There were a few positive signs around. Building materials group Wolseley was the biggest riser, up 11p to £11.29 after Deutsche Bank put a £15.30 target on the shares. A Barclays upgrade on AstraZeneca had a similar effect on the drugs giant, up 17p to £29.42.

Takeover situations also provided a little support, with the airport operator BAA ahead 1p to 929p and Cambridge Antibody, the drug firm that is the subject of a recommended cash bid from AstraZeneca, also rising 1p to £13.07½.
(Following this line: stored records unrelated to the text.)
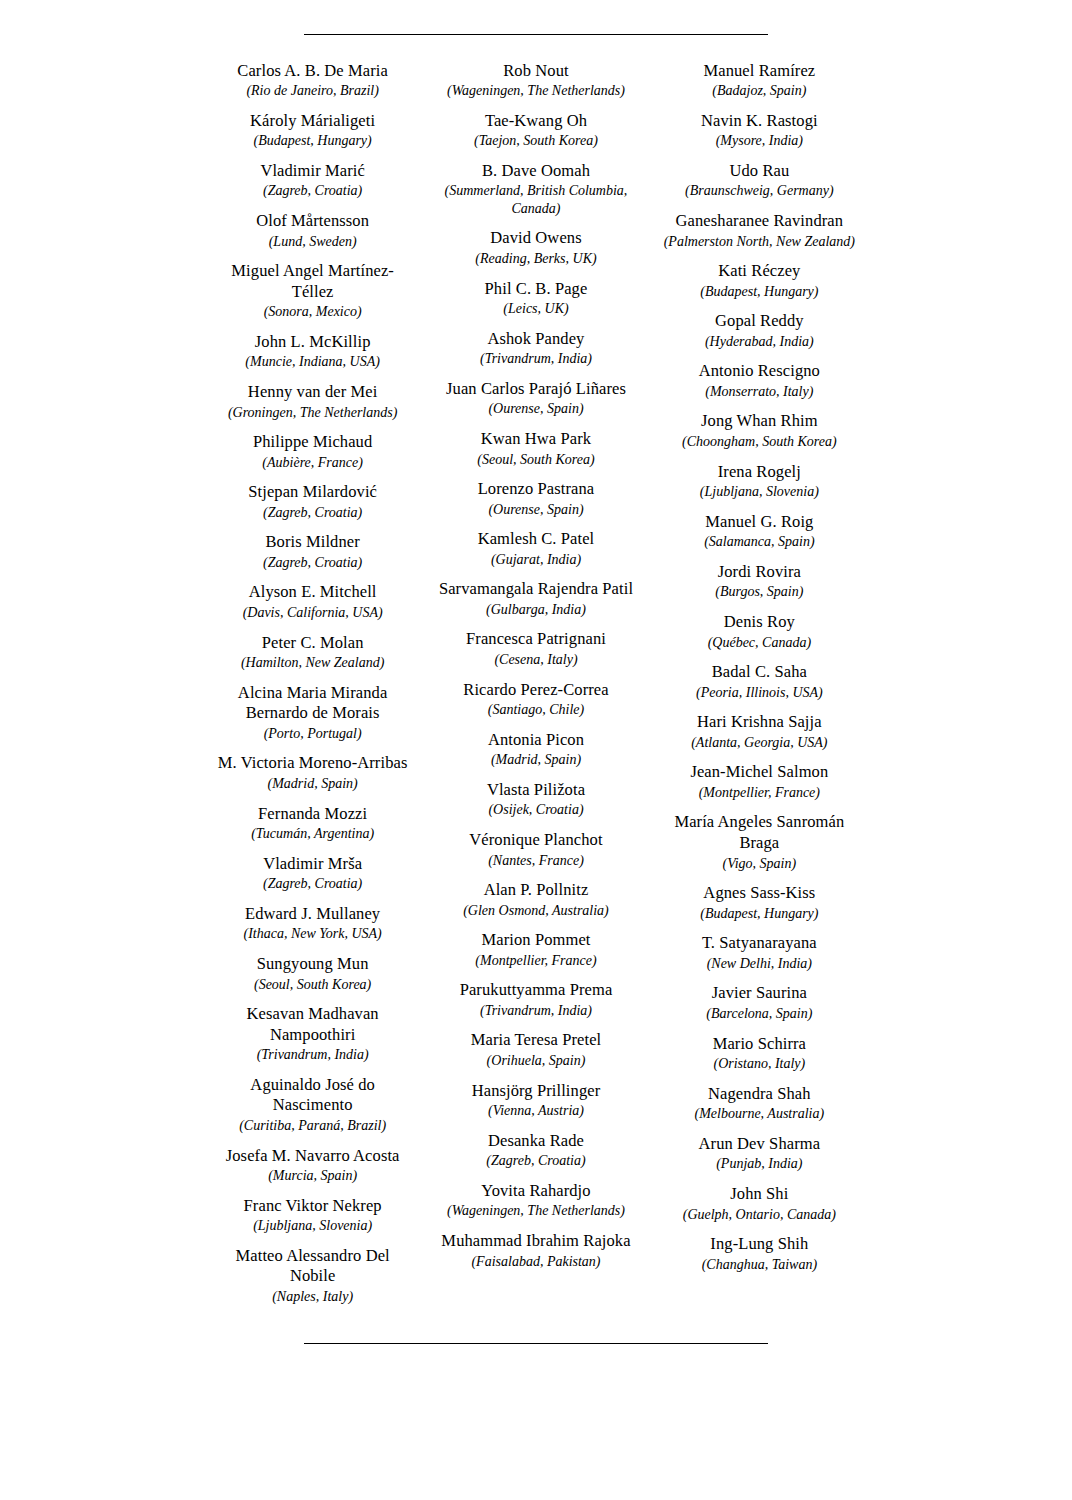Carlos A. B. De Maria
(Rio de Janeiro, Brazil)
Károly Márialigeti
(Budapest, Hungary)
Vladimir Marić
(Zagreb, Croatia)
Olof Mårtensson
(Lund, Sweden)
Miguel Angel Martínez-Téllez
(Sonora, Mexico)
John L. McKillip
(Muncie, Indiana, USA)
Henny van der Mei
(Groningen, The Netherlands)
Philippe Michaud
(Aubière, France)
Stjepan Milardović
(Zagreb, Croatia)
Boris Mildner
(Zagreb, Croatia)
Alyson E. Mitchell
(Davis, California, USA)
Peter C. Molan
(Hamilton, New Zealand)
Alcina Maria Miranda
Bernardo de Morais
(Porto, Portugal)
M. Victoria Moreno-Arribas
(Madrid, Spain)
Fernanda Mozzi
(Tucumán, Argentina)
Vladimir Mrša
(Zagreb, Croatia)
Edward J. Mullaney
(Ithaca, New York, USA)
Sungyoung Mun
(Seoul, South Korea)
Kesavan Madhavan Nampoothiri
(Trivandrum, India)
Aguinaldo José do Nascimento
(Curitiba, Paraná, Brazil)
Josefa M. Navarro Acosta
(Murcia, Spain)
Franc Viktor Nekrep
(Ljubljana, Slovenia)
Matteo Alessandro Del Nobile
(Naples, Italy)
Rob Nout
(Wageningen, The Netherlands)
Tae-Kwang Oh
(Taejon, South Korea)
B. Dave Oomah
(Summerland, British Columbia, Canada)
David Owens
(Reading, Berks, UK)
Phil C. B. Page
(Leics, UK)
Ashok Pandey
(Trivandrum, India)
Juan Carlos Parajó Liñares
(Ourense, Spain)
Kwan Hwa Park
(Seoul, South Korea)
Lorenzo Pastrana
(Ourense, Spain)
Kamlesh C. Patel
(Gujarat, India)
Sarvamangala Rajendra Patil
(Gulbarga, India)
Francesca Patrignani
(Cesena, Italy)
Ricardo Perez-Correa
(Santiago, Chile)
Antonia Picon
(Madrid, Spain)
Vlasta Piližota
(Osijek, Croatia)
Véronique Planchot
(Nantes, France)
Alan P. Pollnitz
(Glen Osmond, Australia)
Marion Pommet
(Montpellier, France)
Parukuttyamma Prema
(Trivandrum, India)
Maria Teresa Pretel
(Orihuela, Spain)
Hansjörg Prillinger
(Vienna, Austria)
Desanka Rade
(Zagreb, Croatia)
Yovita Rahardjo
(Wageningen, The Netherlands)
Muhammad Ibrahim Rajoka
(Faisalabad, Pakistan)
Manuel Ramírez
(Badajoz, Spain)
Navin K. Rastogi
(Mysore, India)
Udo Rau
(Braunschweig, Germany)
Ganesharanee Ravindran
(Palmerston North, New Zealand)
Kati Réczey
(Budapest, Hungary)
Gopal Reddy
(Hyderabad, India)
Antonio Rescigno
(Monserrato, Italy)
Jong Whan Rhim
(Choongham, South Korea)
Irena Rogelj
(Ljubljana, Slovenia)
Manuel G. Roig
(Salamanca, Spain)
Jordi Rovira
(Burgos, Spain)
Denis Roy
(Québec, Canada)
Badal C. Saha
(Peoria, Illinois, USA)
Hari Krishna Sajja
(Atlanta, Georgia, USA)
Jean-Michel Salmon
(Montpellier, France)
María Angeles Sanromán Braga
(Vigo, Spain)
Agnes Sass-Kiss
(Budapest, Hungary)
T. Satyanarayana
(New Delhi, India)
Javier Saurina
(Barcelona, Spain)
Mario Schirra
(Oristano, Italy)
Nagendra Shah
(Melbourne, Australia)
Arun Dev Sharma
(Punjab, India)
John Shi
(Guelph, Ontario, Canada)
Ing-Lung Shih
(Changhua, Taiwan)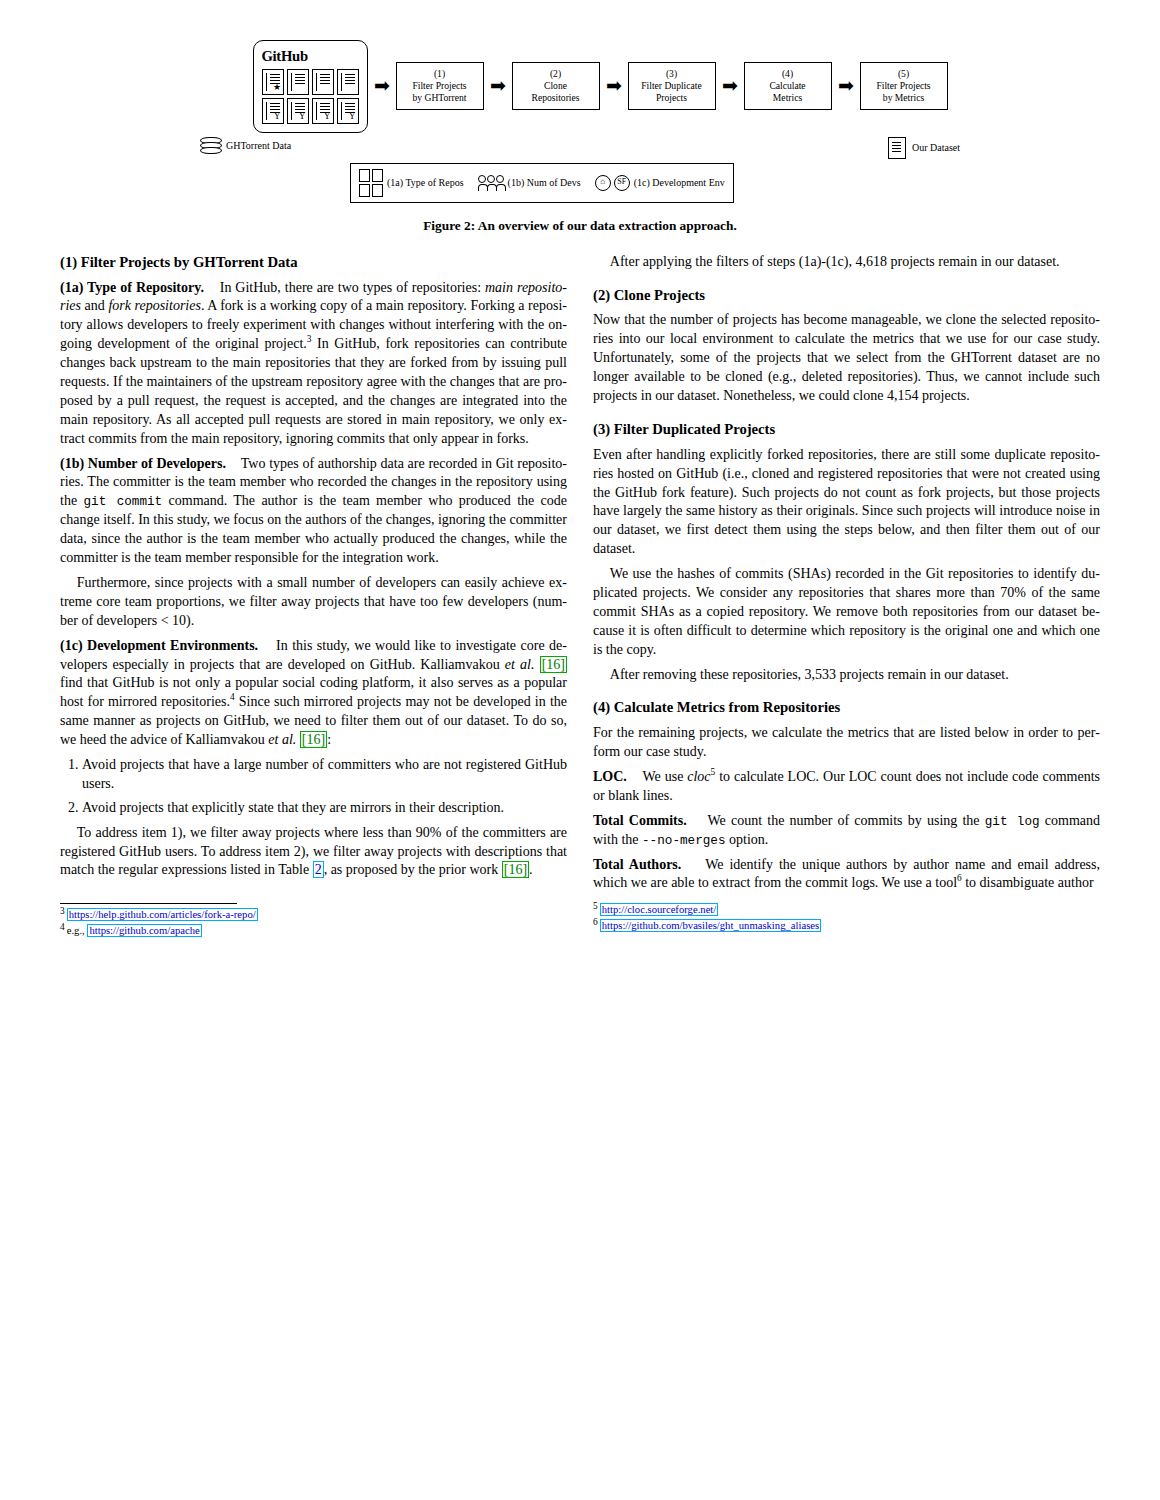GitHub
★
Y
Y
Y
Y
➡
(1)
Filter Projects
by GHTorrent
➡
(2)
Clone
Repositories
➡
(3)
Filter Duplicate
Projects
➡
(4)
Calculate
Metrics
➡
(5)
Filter Projects
by Metrics
GHTorrent Data
Our Dataset
(1a) Type of Repos
(1b) Num of Devs
⌂
SF
(1c) Development Env
Figure 2: An overview of our data extraction approach.
(1) Filter Projects by GHTorrent Data
(1a) Type of Repository. In GitHub, there are two types of repositories: main repositories and fork repositories. A fork is a working copy of a main repository. Forking a repository allows developers to freely experiment with changes without interfering with the ongoing development of the original project.3 In GitHub, fork repositories can contribute changes back upstream to the main repositories that they are forked from by issuing pull requests. If the maintainers of the upstream repository agree with the changes that are proposed by a pull request, the request is accepted, and the changes are integrated into the main repository. As all accepted pull requests are stored in main repository, we only extract commits from the main repository, ignoring commits that only appear in forks.
(1b) Number of Developers. Two types of authorship data are recorded in Git repositories. The committer is the team member who recorded the changes in the repository using the git commit command. The author is the team member who produced the code change itself. In this study, we focus on the authors of the changes, ignoring the committer data, since the author is the team member who actually produced the changes, while the committer is the team member responsible for the integration work.
Furthermore, since projects with a small number of developers can easily achieve extreme core team proportions, we filter away projects that have too few developers (number of developers < 10).
(1c) Development Environments. In this study, we would like to investigate core developers especially in projects that are developed on GitHub. Kalliamvakou et al. [16] find that GitHub is not only a popular social coding platform, it also serves as a popular host for mirrored repositories.4 Since such mirrored projects may not be developed in the same manner as projects on GitHub, we need to filter them out of our dataset. To do so, we heed the advice of Kalliamvakou et al. [16]:
Avoid projects that have a large number of committers who are not registered GitHub users.
Avoid projects that explicitly state that they are mirrors in their description.
To address item 1), we filter away projects where less than 90% of the committers are registered GitHub users. To address item 2), we filter away projects with descriptions that match the regular expressions listed in Table 2, as proposed by the prior work [16].
After applying the filters of steps (1a)-(1c), 4,618 projects remain in our dataset.
(2) Clone Projects
Now that the number of projects has become manageable, we clone the selected repositories into our local environment to calculate the metrics that we use for our case study. Unfortunately, some of the projects that we select from the GHTorrent dataset are no longer available to be cloned (e.g., deleted repositories). Thus, we cannot include such projects in our dataset. Nonetheless, we could clone 4,154 projects.
(3) Filter Duplicated Projects
Even after handling explicitly forked repositories, there are still some duplicate repositories hosted on GitHub (i.e., cloned and registered repositories that were not created using the GitHub fork feature). Such projects do not count as fork projects, but those projects have largely the same history as their originals. Since such projects will introduce noise in our dataset, we first detect them using the steps below, and then filter them out of our dataset.
We use the hashes of commits (SHAs) recorded in the Git repositories to identify duplicated projects. We consider any repositories that shares more than 70% of the same commit SHAs as a copied repository. We remove both repositories from our dataset because it is often difficult to determine which repository is the original one and which one is the copy.
After removing these repositories, 3,533 projects remain in our dataset.
(4) Calculate Metrics from Repositories
For the remaining projects, we calculate the metrics that are listed below in order to perform our case study.
LOC. We use cloc5 to calculate LOC. Our LOC count does not include code comments or blank lines.
Total Commits. We count the number of commits by using the git log command with the --no-merges option.
Total Authors. We identify the unique authors by author name and email address, which we are able to extract from the commit logs. We use a tool6 to disambiguate author
3https://help.github.com/articles/fork-a-repo/
4e.g., https://github.com/apache
5http://cloc.sourceforge.net/
6https://github.com/bvasiles/ght_unmasking_aliases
Property group Savills was the biggest riser in the FTSE 250, up 10p to 537.5p after it bought Irish business Hamilton Osborne King.

Among smaller companies, education group Nord Anglia fell 4p to 138p despite talk that active investor Bryan Myerson is thought to have been adding to his stake, and now holding around 15%. Software group Macro 4 lost 12.5p to 209p as traders said there was an overhang of stock up for sale, while troubled iSoft dropped another 1.75p to 55.25p on reports rival Cerner could replace it on some key contracts. Lastly, oil exploration tiddler Ithaca Energy added 1.5p to 100p after a positive update.

Alpine Peaks

Ten Alps, the TV production group where Bob Geldof owns 7.1%, brightened up investors' moods with more-than-doubled full-year profits of £2.66m. Not only does the company - whose output includes Teachers TV - seem to be firing on all cylinders, it also unveiled three new developments. It has won two new commissions, from Channel 4 and Animal Planet, and signed a DVD distribution deal with 2 Entertain. Perhaps most significantly it plans to launch public.tv, a portal bringing together its public-sector websites and internet TV operations. House broker Collins Stewart forecasts profits of £2.9m next year rising to £3.9m in 2008, and slapped on a buy rating. But Canaccord Adams told clients to hold the shares, up 1p yesterday to 58.5p.